28 May 2018 | News
Work led by Orthopaedic Research Society members Gurpreet Baht and Benjamin Alman at Duke University has shown that exposure of old mice to circulation of young mice leads to improvements in bone healing.
Singapore – Repair and regeneration capacity of skeletal tissues diminishes with age, often leading to delayed or impaired fracture healing. While the cause of diminished healing capacity is probably driven by a concert of many factors, evidence suggests that aged cells retain the capacity for repair when provided the proper signals. Work led by Orthopaedic Research Society members Gurpreet Baht and Benjamin Alman at Duke University has shown that exposure of old mice to circulation of young mice leads to improvements in bone healing, attributed in part to increased osteoblast differentiation in response to signals provided by young circulation.

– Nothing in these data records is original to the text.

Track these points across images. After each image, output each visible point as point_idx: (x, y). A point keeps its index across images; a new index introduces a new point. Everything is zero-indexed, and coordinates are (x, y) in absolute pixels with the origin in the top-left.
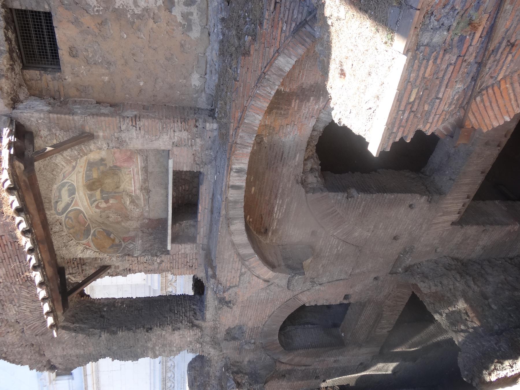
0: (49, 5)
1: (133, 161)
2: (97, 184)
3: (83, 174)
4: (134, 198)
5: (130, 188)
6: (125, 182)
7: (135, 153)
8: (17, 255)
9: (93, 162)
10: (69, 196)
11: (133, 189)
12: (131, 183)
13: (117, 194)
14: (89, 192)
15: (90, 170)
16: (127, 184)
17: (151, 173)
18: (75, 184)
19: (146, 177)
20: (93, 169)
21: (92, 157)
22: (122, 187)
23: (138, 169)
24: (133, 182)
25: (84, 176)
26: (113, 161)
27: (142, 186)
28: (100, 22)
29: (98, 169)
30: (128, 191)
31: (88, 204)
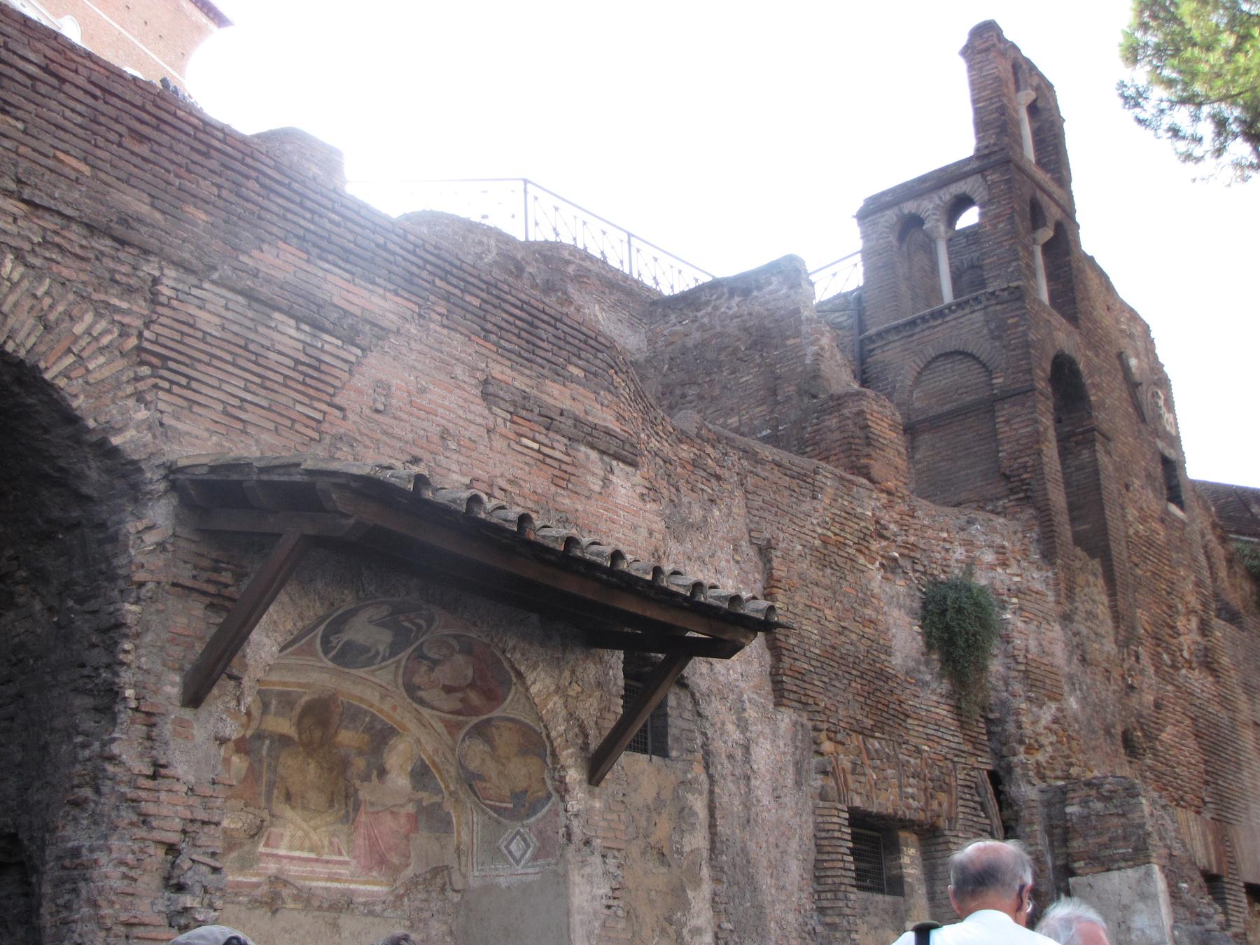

Baht and colleagues have determined that M2 macrophages, a macrophage phenotype associated with repair and reduction of inflammation, are important in fracture healing. Through mass spectrometry studies, a list of 'youth factors' and 'aging factors' associated with M2 macrophages were identified. One of the factors, low-density lipoprotein receptor-related protein 1 (LRP1), stood out as a potential candidate to improve fracture repair. LRP1 is a Wnt antagonist that decreases with age and has been implicated in Alzheimer's disease (AD), cardiovascular disease, and cancer. Interestingly, in all three of those diseases, age-related reduction in LRP1 leads to reduced clearance of particular molecules associated with the disease states (e.g. reduced clearance of amyloid-beta proteins in AD).
While further investigation is still required to elucidate the specific role of LRP1 in bone healing, the evidence that LRP1 appears to attenuate tissue repair in aged individuals is noteworthy. When asked about the work Baht noted, "This finding presents exciting possibilities in future discovery of pharmacologic agents able to enhance fracture healing. Currently, we are identifying the biological changes which occur in response to treatment of aged animals with LRP1 protein. We hope to better understand the effects of such a treatment so that we can move such a system closer to a treatment strategy."